Quiet Revolution is also developing a larger 50KW turbine and a 2.5KW model for domestic buyers. Earlier this year, the firm announced a new manufacturing plant in Pembroke Dock, with support from Welsh Assembly Government.

In another growth investment led by an energy group, France's EDF-Energies Nouvelles and Truffle Capital have invested Euro1m in solar installer Photon Technologies. Photon provides turnkey solar installations for domestic and commercial customers, as well as dedicated solar plants. The firm also has a 25% stake in a PV-grade silicon production plant in Provence.

EDF also joined in a $300m 'strategic equity financing' in California's Nanosolar, as did fellow utility AES. EDF previously announced a $50m investment in the thin-film CIGS developer back in April. More details from Nanosolar themselves.
Still in thin-film solar, AVA Solar raised a $104m second round from new and existing investors led by DCM. The money goes towards completing the CdTe developer's 200MW/a factory in its Colorado home.

DCM also led a $19m third round in water treatment firm Miox. The New Mexico company provides advanced water treatment systems for municipal drinking water.

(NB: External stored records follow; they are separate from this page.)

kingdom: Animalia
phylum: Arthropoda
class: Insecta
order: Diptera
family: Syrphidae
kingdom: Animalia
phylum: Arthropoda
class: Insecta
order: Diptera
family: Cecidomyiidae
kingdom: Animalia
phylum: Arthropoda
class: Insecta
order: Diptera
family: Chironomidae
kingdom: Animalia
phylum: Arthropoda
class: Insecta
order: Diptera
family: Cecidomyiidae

Norwegian wind tech developer Chapdrive meanwhile secured NKr30m (Euro3.75m) follow-on funding from existing investors Northzone Ventures, Hafslund Venture and StatoilHydro Venture. The firm, which is developing a patented hydraulic transmission mechanism to make off-shore wind turbines more efficient, raised NKr14.3m in July 2007. Jens Anders Jensen, formerly on the board of Danish wind giant Vestas, joins as CEO.

Also in wind, California-based Makani Power took a further $5m from Google.org. The prolific philanthropy'n'VC arm of the IT giant previously invested $10m in 2006. Makani is developing high-altitude wind energy systems, which closely resemble great big kites.

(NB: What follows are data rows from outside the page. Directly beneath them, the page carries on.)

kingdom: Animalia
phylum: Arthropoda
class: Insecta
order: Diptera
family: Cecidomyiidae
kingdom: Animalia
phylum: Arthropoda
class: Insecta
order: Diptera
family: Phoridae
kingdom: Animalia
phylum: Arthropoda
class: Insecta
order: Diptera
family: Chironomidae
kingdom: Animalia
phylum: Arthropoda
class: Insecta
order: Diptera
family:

A couple of big-name investors enjoyed profitable exits from wind investments. Good Energies sold its stake in two Romanian wind farm projects to utility group CEZ in a deal worth Euro1.1bn. With a total capacity of 600MW, the adjacent projects together form Europe's largest onshore wind farm. Full details (pdf).
And 3i sold its minority stake in Belgian renewables developer Electrawinds to majority stakeholders for an undisclosed sum. 3i invested Euro30m in 2006, and says it achieved its five-year growth targets in just two years.

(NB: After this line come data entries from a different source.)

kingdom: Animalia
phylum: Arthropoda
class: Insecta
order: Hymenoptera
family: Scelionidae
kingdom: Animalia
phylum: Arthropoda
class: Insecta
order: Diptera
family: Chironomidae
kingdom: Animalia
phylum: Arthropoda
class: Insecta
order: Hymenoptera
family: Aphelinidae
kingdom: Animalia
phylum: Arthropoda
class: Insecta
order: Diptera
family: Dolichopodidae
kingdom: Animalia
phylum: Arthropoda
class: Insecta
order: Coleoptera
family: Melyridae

Elsewhere, microbial biofuel firm Solazyme closed a $45m third round, with new investors Braemar and Lightspeed joining the Roda Group and Harris & Harris. As well as biofuels, the San Francisco firm is engineering microbes to produce commodity chemicals and pharmaceuticals.

Waste-to-energy developer MaxWest Environmental Systems raised $10m from AIM-listed investor Leaf Clean Energy. MaxWest is commercialising a commercial-grade system for producing energy from what it tactfully calls biosolids in municipal and agricultural wastewater.

And Indian electronics recycler Attero Recycling raised $6.3m from NEA-IndoUS Ventures and Draper Fisher Jurvetson towards its 100,000 sq ft facility in Roorkee. The firm is also developing new mechanical separation techniques with an unidentified US partner, as well as in-house metallurgical processes.